Tuesday, July 5, 2011

Summer Things

[I paused before work last week to watch the Purple Martin colony at Forsythe - one of the best, if not the best, in the state. I'm not sure this Eastern Comma butterfly would agree . . .though martin watchers create traffic jams at Forsythe's entrance.]

There are pros and cons to this summer thing in south Jersey.  The crowds and traffic . . . ugh. At least we have Greenheads to keep the tourists at bay. Not many migrants to be had, though yesterday we paddled around the Green Creek marsh on the bay side and not only got away from the crowds, but flushed a couple Spotted Sandpipers (presumed migrants). A more interesting flush was the immature male Northern Harrier, which rocketed from a dense patch of phragmites at close range and was immediately set upon by Red-winged Blackbirds, which relentlessly pursued this bird until it was out of sight, escaping at high speed by beating its wings as rapidly as a Sharp-shinned Hawk, in fact, I might well have called it one at distance. The marsh is riddled with Clapper Rails, and we glimpsed a dingy youngster with traces of black down sticking through the feathers.

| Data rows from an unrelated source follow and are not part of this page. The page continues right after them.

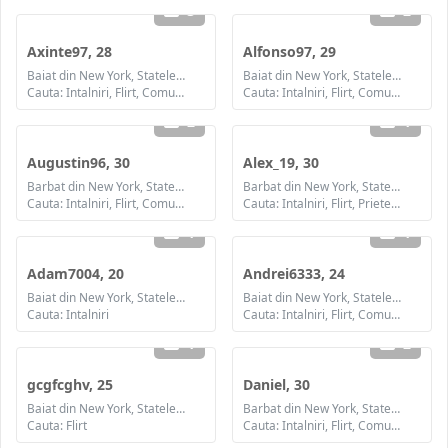
3
2
Axinte97, 28
Alfonso97, 29
Baiat din New York, Statele Unite ale Americii
Baiat din New York, Statele Unite ale Americii
Cauta: Intalniri, Flirt, Comunicare / chat, Prietenie, Casatorie
Cauta: Intalniri, Flirt, Comunicare / chat, Prietenie, Casatorie
2
1
Augustin96, 30
Alex_19, 30
Barbat din New York, Statele Unite ale Americii
Barbat din New York, Statele Unite ale Americii
Cauta: Intalniri, Flirt, Comunicare / chat, Prietenie, Casatorie
Cauta: Intalniri, Flirt, Prietenie
1
1
Adam7004, 20
Andrei6333, 24
Baiat din New York, Statele Unite ale Americii
Baiat din New York, Statele Unite ale Americii
Cauta: Intalniri
Cauta: Intalniri, Flirt, Comunicare / chat
1
2
gcgfcghv, 25
Daniel, 30
Baiat din New York, Statele Unite ale Americii
Barbat din New York, Statele Unite ale Americii
Cauta: Flirt
Cauta: Intalniri, Flirt, Comunicare / chat, Prietenie, Casatorie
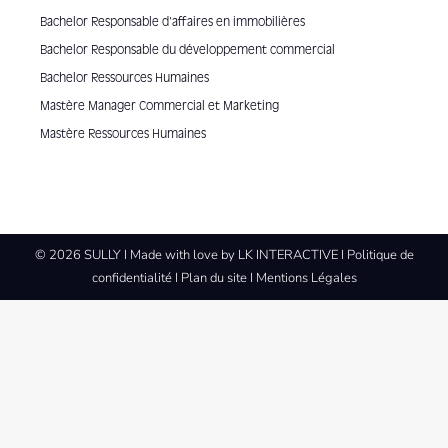
Bachelor Responsable d'affaires en immobilières
Bachelor Responsable du développement commercial
Bachelor Ressources Humaines
Mastère Manager Commercial et Marketing
Mastère Ressources Humaines
© 2026 SULLY I Made with love by
LK INTERACTIVE
I
Politique de
confidentialité
I
Plan du site
I
Mentions Légales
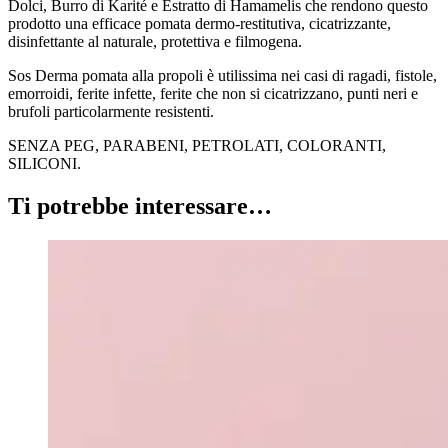
Dolci, Burro di Karité e Estratto di Hamamelis che rendono questo
prodotto una efficace pomata dermo-restitutiva, cicatrizzante,
disinfettante al naturale, protettiva e filmogena.
Sos Derma pomata alla propoli è utilissima nei casi di ragadi, fistole,
emorroidi, ferite infette, ferite che non si cicatrizzano, punti neri e
brufoli particolarmente resistenti.
SENZA PEG, PARABENI, PETROLATI, COLORANTI,
SILICONI.
Ti potrebbe interessare…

Then, the fireworks. They float this barge every year off the west end of the Cape May Canal, near the ferry terminal, and spend what must be a bargeload of money on the pyrotechnics. Call me a guilty envionmentalist - all that smoke and fire can't be good for the atmosphere, and I'm not sure the local avifauna, bats, etc. are so thrilled by the explosions, either. But I go watch them anyway.

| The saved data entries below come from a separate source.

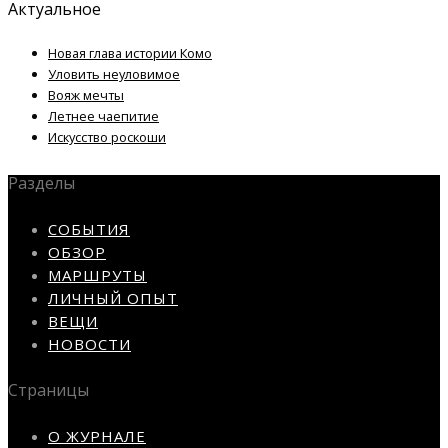
Актуальное
Новая глава истории Комо
Уловить неуловимое
Вояж мечты
Летнее чаепитие
Искусство роскоши
Разделы
СОБЫТИЯ
ОБЗОР
МАРШРУТЫ
ЛИЧНЫЙ ОПЫТ
ВЕЩИ
НОВОСТИ
Страницы
О ЖУРНАЛЕ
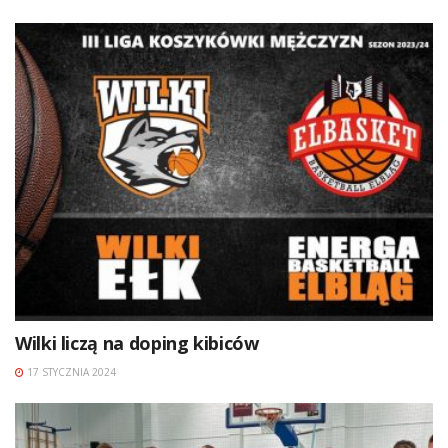
Wilki liczą na doping kibiców
17 STYCZNIA 2024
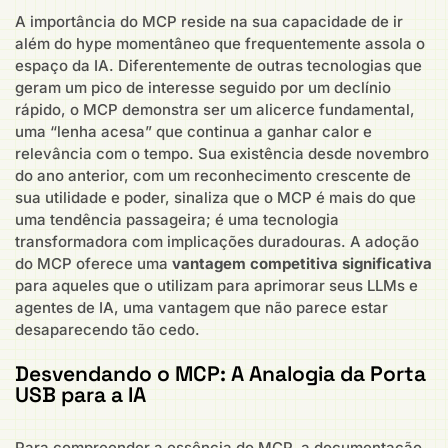
A importância do MCP reside na sua capacidade de ir
além do hype momentâneo que frequentemente assola o
espaço da IA. Diferentemente de outras tecnologias que
geram um pico de interesse seguido por um declínio
rápido, o MCP demonstra ser um alicerce fundamental,
uma “lenha acesa” que continua a ganhar calor e
relevância com o tempo. Sua existência desde novembro
do ano anterior, com um reconhecimento crescente de
sua utilidade e poder, sinaliza que o MCP é mais do que
uma tendência passageira; é uma tecnologia
transformadora com implicações duradouras. A adoção
do MCP oferece uma
vantagem competitiva significativa
para aqueles que o utilizam para aprimorar seus LLMs e
agentes de IA, uma vantagem que não parece estar
desaparecendo tão cedo.
Desvendando o MCP: A Analogia da Porta
USB para a IA
Para compreender a essência do MCP, a documentação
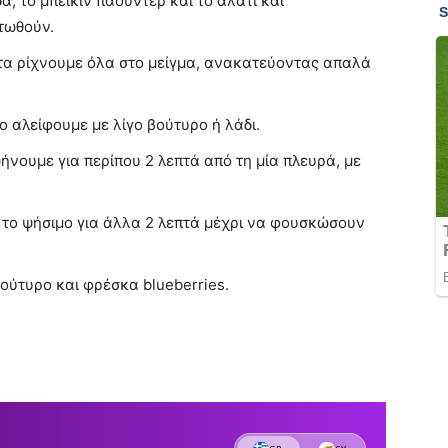
α, το μπέικιν πάουντερ και το αλάτι και
τωθούν.
 τα ρίχνουμε όλα στο μείγμα, ανακατεύοντας απαλά
ο αλείφουμε με λίγο βούτυρο ή λάδι.
ήνουμε για περίπου 2 λεπτά από τη μία πλευρά, με
 το ψήσιμο για άλλα 2 λεπτά μέχρι να φουσκώσουν
βούτυρο και φρέσκα blueberries.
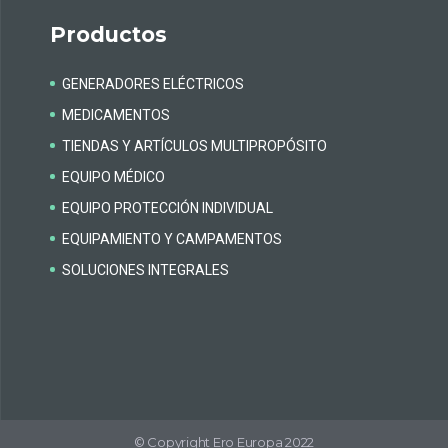
Productos
GENERADORES ELÉCTRICOS
MEDICAMENTOS
TIENDAS Y ARTÍCULOS MULTIPROPÓSITO
EQUIPO MÉDICO
EQUIPO PROTECCIÓN INDIVIDUAL
EQUIPAMIENTO Y CAMPAMENTOS​
SOLUCIONES INTEGRALES
© Copyright Ero Europa 2022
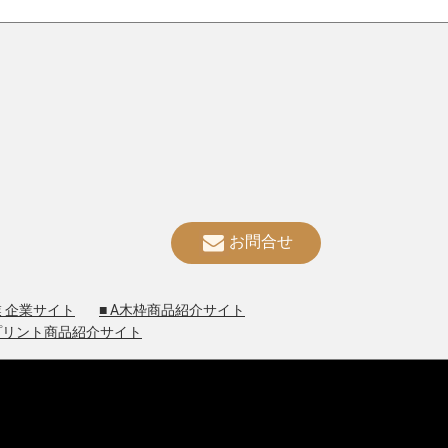
お問合せ
業 企業サイト
■ A木枠商品紹介サイト
 プリント商品紹介サイト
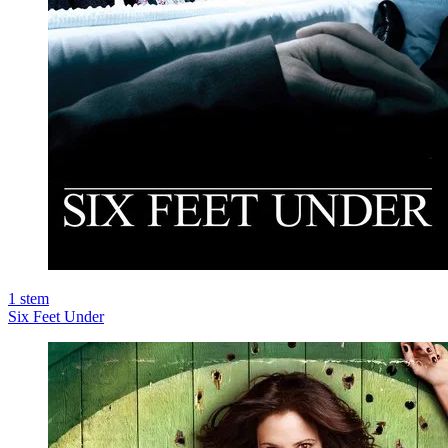
1
stem
Six Feet Under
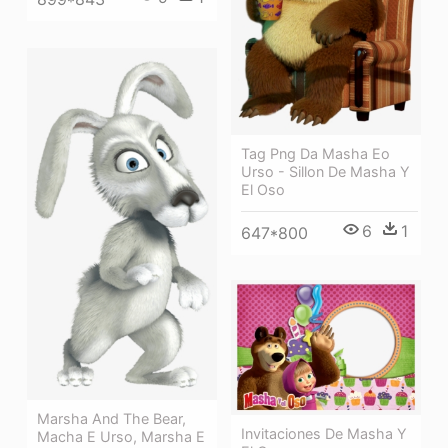
Tag Png Da Masha Eo
Urso - Sillon De Masha Y
El Oso
6
1
647*800
Marsha And The Bear,
Invitaciones De Masha Y
Macha E Urso, Marsha E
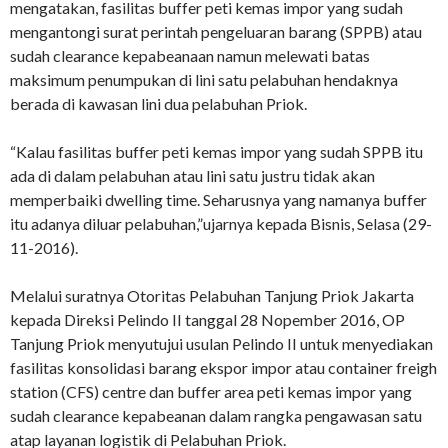
mengatakan, fasilitas buffer peti kemas impor yang sudah
mengantongi surat perintah pengeluaran barang (SPPB) atau
sudah clearance kepabeanaan namun melewati batas
maksimum penumpukan di lini satu pelabuhan hendaknya
berada di kawasan lini dua pelabuhan Priok.
“Kalau fasilitas buffer peti kemas impor yang sudah SPPB itu
ada di dalam pelabuhan atau lini satu justru tidak akan
memperbaiki dwelling time. Seharusnya yang namanya buffer
itu adanya diluar pelabuhan,”ujarnya kepada Bisnis, Selasa (29-
11-2016).
Melalui suratnya Otoritas Pelabuhan Tanjung Priok Jakarta
kepada Direksi Pelindo II tanggal 28 Nopember 2016, OP
Tanjung Priok menyutujui usulan Pelindo II untuk menyediakan
fasilitas konsolidasi barang ekspor impor atau container freigh
station (CFS) centre dan buffer area peti kemas impor yang
sudah clearance kepabeanan dalam rangka pengawasan satu
atap layanan logistik di Pelabuhan Priok.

"I'm glad you have a plan for this," she said. yeah, I had a plan. It went like this: Stop at WaWa for iced coffee in our travel mugs (no paper - the guilt thing), then the liquor store for Frangelica, and drive as close as we could get, not very, to the festivities. Drop a pin on the iPhone's map and label it TRUCK so we can find it again, pour Frangelica into cups, and start walking and sipping. Buy a hot dog along the way. . .

 [North Cape May Fireworks Sunday night.]

[Fireworks in my own backyard. . .who needs explosions and smoke?]